WORK INSTRUCTIONS:
Among the entries below, please repeat exactly and only the lines from the line containing "left back paw: (492, 801)" to the line containing "left back paw: (820, 773)", both lines included.

INPUT MATERIAL:
┄┄┄┄┄┄┄┄┄┄┄┄┄┄┄┄┄┄┄┄
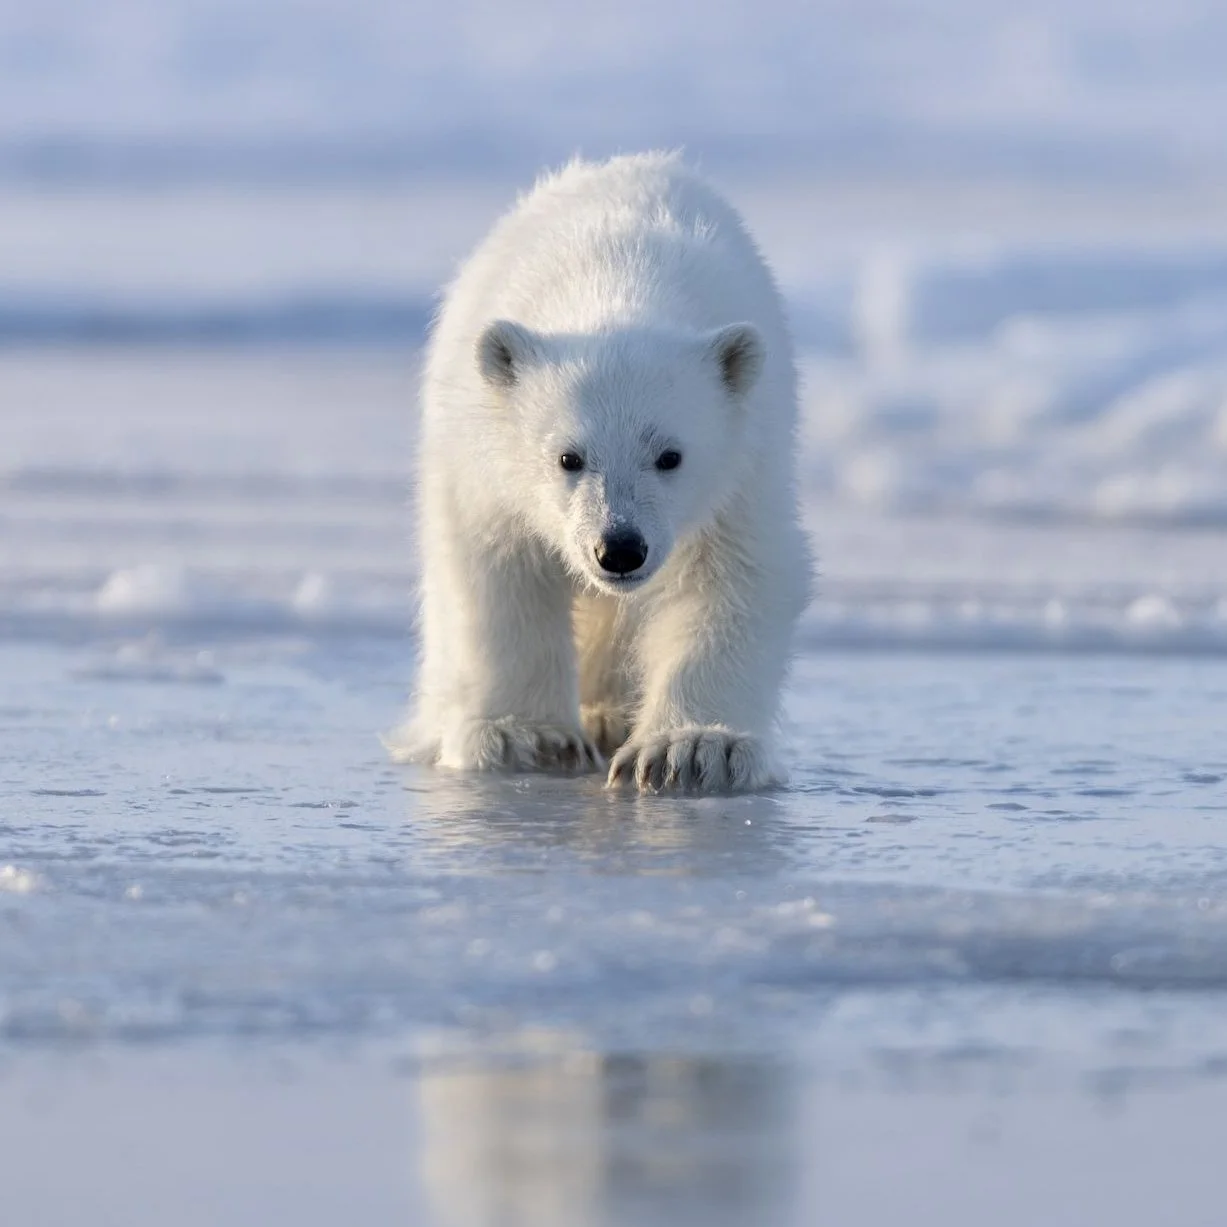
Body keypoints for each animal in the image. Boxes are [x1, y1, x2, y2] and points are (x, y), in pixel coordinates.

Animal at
┄┄┄┄┄┄┄┄┄┄┄┄┄┄┄┄┄┄┄┄
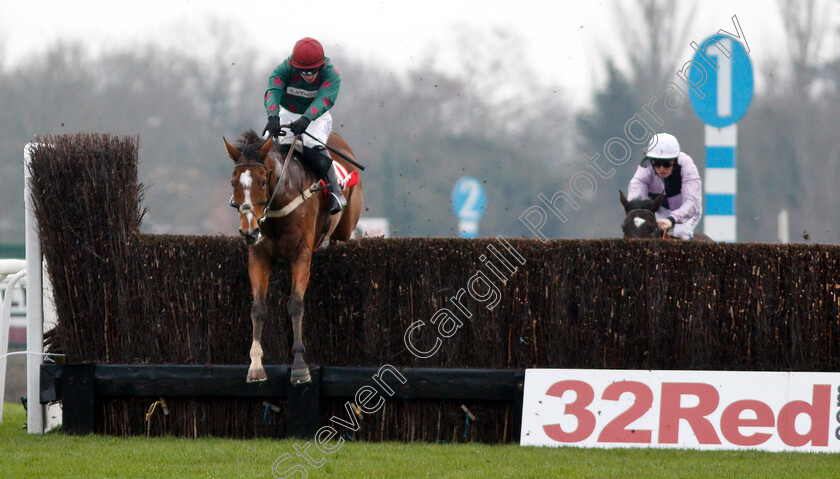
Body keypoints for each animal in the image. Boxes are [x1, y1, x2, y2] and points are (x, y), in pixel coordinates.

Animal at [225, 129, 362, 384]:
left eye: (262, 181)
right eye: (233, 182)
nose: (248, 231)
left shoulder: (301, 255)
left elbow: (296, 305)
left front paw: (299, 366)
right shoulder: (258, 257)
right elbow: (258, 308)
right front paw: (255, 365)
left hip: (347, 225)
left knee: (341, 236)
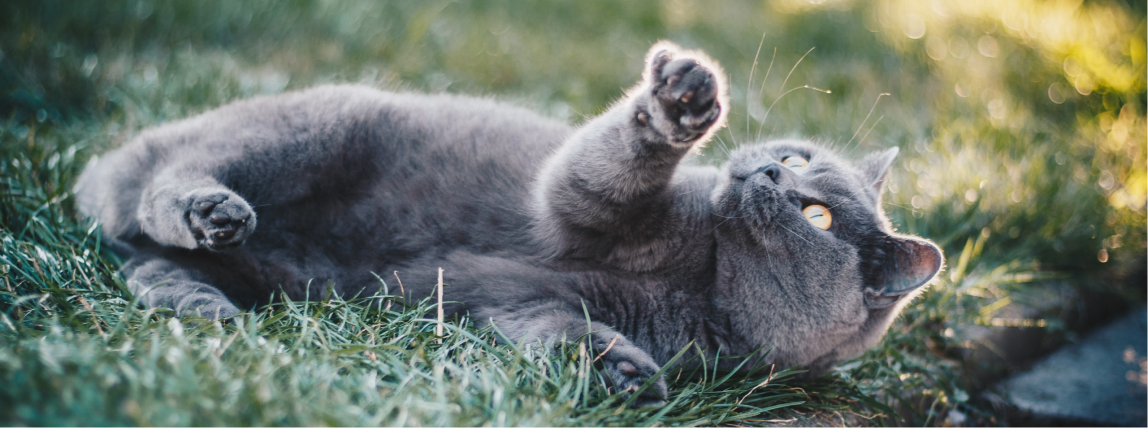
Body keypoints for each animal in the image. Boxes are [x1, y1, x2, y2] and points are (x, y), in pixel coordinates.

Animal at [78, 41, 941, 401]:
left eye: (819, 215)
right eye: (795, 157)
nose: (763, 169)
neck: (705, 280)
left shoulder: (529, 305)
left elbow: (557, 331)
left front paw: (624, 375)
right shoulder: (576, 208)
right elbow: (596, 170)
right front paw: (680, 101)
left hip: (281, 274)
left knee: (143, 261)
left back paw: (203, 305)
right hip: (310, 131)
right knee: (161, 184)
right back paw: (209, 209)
┄┄┄┄┄┄┄┄┄┄┄┄┄┄┄┄┄┄┄┄
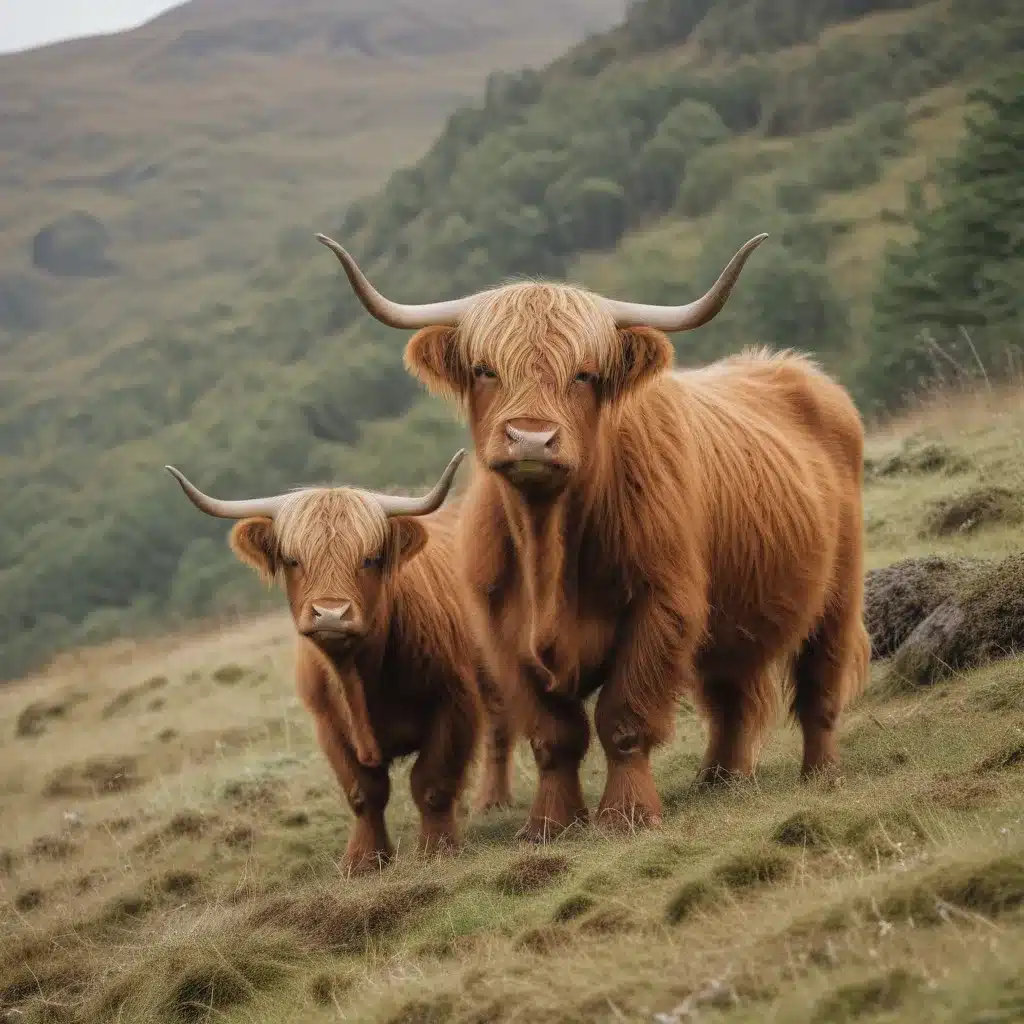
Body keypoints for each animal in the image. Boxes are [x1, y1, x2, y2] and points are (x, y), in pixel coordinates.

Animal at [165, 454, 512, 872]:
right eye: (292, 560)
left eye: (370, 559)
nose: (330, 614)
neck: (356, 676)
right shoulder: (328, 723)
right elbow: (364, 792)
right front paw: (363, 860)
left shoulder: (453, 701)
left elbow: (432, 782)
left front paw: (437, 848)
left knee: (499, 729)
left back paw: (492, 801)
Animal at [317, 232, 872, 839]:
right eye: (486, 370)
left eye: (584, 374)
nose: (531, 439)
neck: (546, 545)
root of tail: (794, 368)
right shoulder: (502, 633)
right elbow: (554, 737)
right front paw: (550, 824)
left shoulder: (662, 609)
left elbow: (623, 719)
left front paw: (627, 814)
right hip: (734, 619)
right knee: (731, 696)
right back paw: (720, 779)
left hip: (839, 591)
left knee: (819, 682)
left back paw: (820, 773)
┄┄┄┄┄┄┄┄┄┄┄┄┄┄┄┄┄┄┄┄
WRITTEN REPLY:
left back paw: (492, 801)
Animal at [317, 232, 872, 839]:
right eye: (486, 370)
left eye: (584, 374)
nose: (531, 439)
neck: (546, 545)
root of tail: (794, 368)
right shoulder: (502, 633)
right elbow: (554, 737)
right front paw: (550, 824)
left shoulder: (662, 609)
left elbow: (623, 719)
left front paw: (627, 814)
right hip: (734, 619)
right knee: (731, 696)
right back paw: (720, 779)
left hip: (839, 591)
left knee: (819, 682)
left back paw: (820, 773)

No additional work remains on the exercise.